Indeed, but in this case there is conflation between a software object and a file / data source

I don't understand this issue. Files / data sources are always represented as software objects in every API that I know of. What exactly do you mean here by "software object"? I don't think we represent the file streams in conflicting ways anywhere in the aeon_mecha api, so I'm still not sure where the confusion comes from. Access to individual file streams is always performed via the streams property in the Device object or a reader object created manually, but in both cases they are all instances of the same base type (Reader).

We could in theory rename Device to DeviceReader but this would add no extra information since all of this api is about low-level file access anyway. I see the low-level API as representing exactly the folder structure that is part of the data contract, so if anything it should help that the concepts map to the same thing, since they are supposed to represent the same thing.

Happy to go over this to show how using distinct terminology makes things a bit clearer for at least myself and a couple others.

Sure, I would also be happy to go over this, if anything to ensure that everyone understands how the object model was designed and meant to be used. I feel we need to be careful of refactoring the whole API for the purposes of explaining. It's not clear to me that "streams" should be restricted to just files on disk. A video stream being acquired in Bonsai is still a "stream", even though it's not a file yet.
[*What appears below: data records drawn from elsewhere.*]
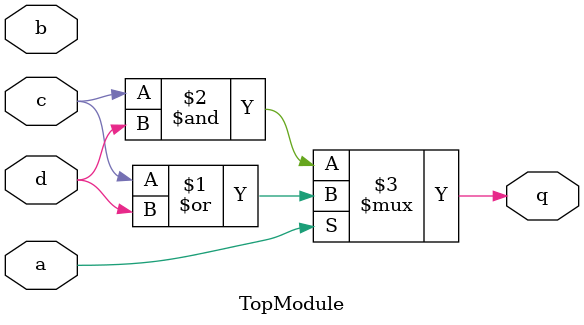
<source format=sv>

module TopModule (
  input wire a,
  input wire b, // Note: 'b' is not used in the final expression.
  input wire c,
  input wire d,
  output wire q
);

assign q = (a) ? (c | d) : (c & d);

endmodule

// VERILOG-EVAL: errant inclusion of module definition

</source>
Maybe the confusion here is coming from conflating storage details with the concept of a stream. A stream is a sequence of data, and it can be live, frozen in a file, stored in a DB, or generated procedurally, any of these would still be a stream, it's not really a problem, and in fact being storage-independent is usually one of the most important properties of streams whenever I see them included in software data architectures.

Actually the refactoring for this in aeon_mecha and aeon_analysis was quite quick.

I think breaking old scripts is always problematic, no matter how tiny or quick the change is, and especially in a dynamic language like python. We designed this API together over quite some time and with a lot of discussion about exactly these points, so I think we should probably sit and walk through that design process again carefully to review and understand what exactly the problem is.